The crankcase gases are bad for your throttle body and motor.
Crankcase gases don't pass through your throttle body unless there is a major problem with your piston rings or valve seals. The tube in front of the TB is a breather line, it just lets filtered air replace air the PCV draws. You can replace this with a standalone breather filter with zero impact.
The crankcase vapors came from inside the motor anyways. They are a mixture of fuel & oil vapors. In other words, gas and upper cylinder lubricant. On today's GDI engines this PCV material will accumulate on/around valves and cause engine problems. The EFI 2.3 does not have this problem as gasoline is a solvent and when injected indirectly it washes down the valves and intake port as it goes in.
Venting them to the outside via breather removes the vacuum thereby leaving some gases in place and allowing backbressure on the movement of internal parts ie pistons etc.
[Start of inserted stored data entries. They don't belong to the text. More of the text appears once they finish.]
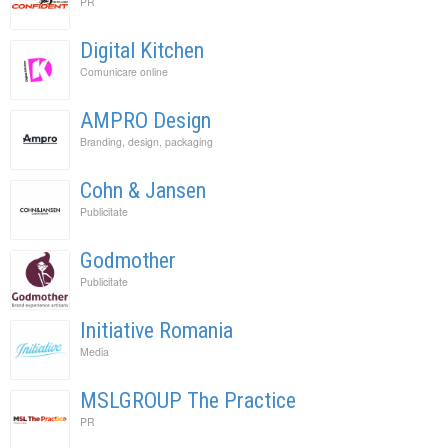
PR
Digital Kitchen
Comunicare online
AMPRO Design
Branding, design, packaging
Cohn & Jansen
Publicitate
Godmother
Publicitate
Initiative Romania
Media
MSLGROUP The Practice
PR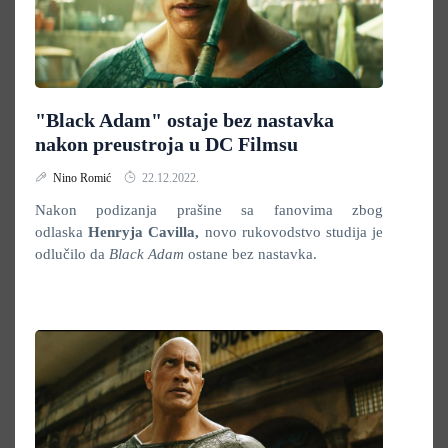
"Black Adam" ostaje bez nastavka
nakon preustroja u DC Filmsu
Nino Romić
22.12.2022.
Nakon podizanja prašine sa fanovima zbog
odlaska
Henryja Cavilla,
novo rukovodstvo studija je
odlučilo da
Black Adam
ostane bez nastavka.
Engines will create pressure internally if not vented properly, yes - this pushes oil out of your seals. Even brand new gaskets. You'll have a really bad leaker. Even the best catch cans back in the day still covered old motors in oil which can be harder on other things in your engine bay. PCV vac is about 1-2PSI.
At full RPM on an engine with significant blowby (which isn't gonna make you power anyways) crankcase gases will blow out the breather tube on the top of the engine. Greases out your engine bay pretty bad.
In short PCV solves a lot of problems and removing it won't get you anywhere special. It affects AFR slightly at all RPMs. Even with a fuel map or a canned tune installed your computer still may be accounting for it in its calculation of intake air. I'd keep it.
Would there be any benefit to me for my specific application in removing my cat?
Yes, in a way. The original factory cat is bulletproof, HEAVY, and pretty restrictive compared to modern cats. A 2.5" Eastern Catalytic Eco-II unit feels like it weighs half as much. There is a lot more benefit in moving to 2.5" cat + cat-back exhaust. Especially if you have the factory shorty header.
Personally I like to run cats but don't care if others do. I have a dog that rides in back, he doesn't need to breathe that stuff. Second, every riced out Honda or Subaru I've ever driven behind has not run cats and the smell seems to offend regular folk in the city.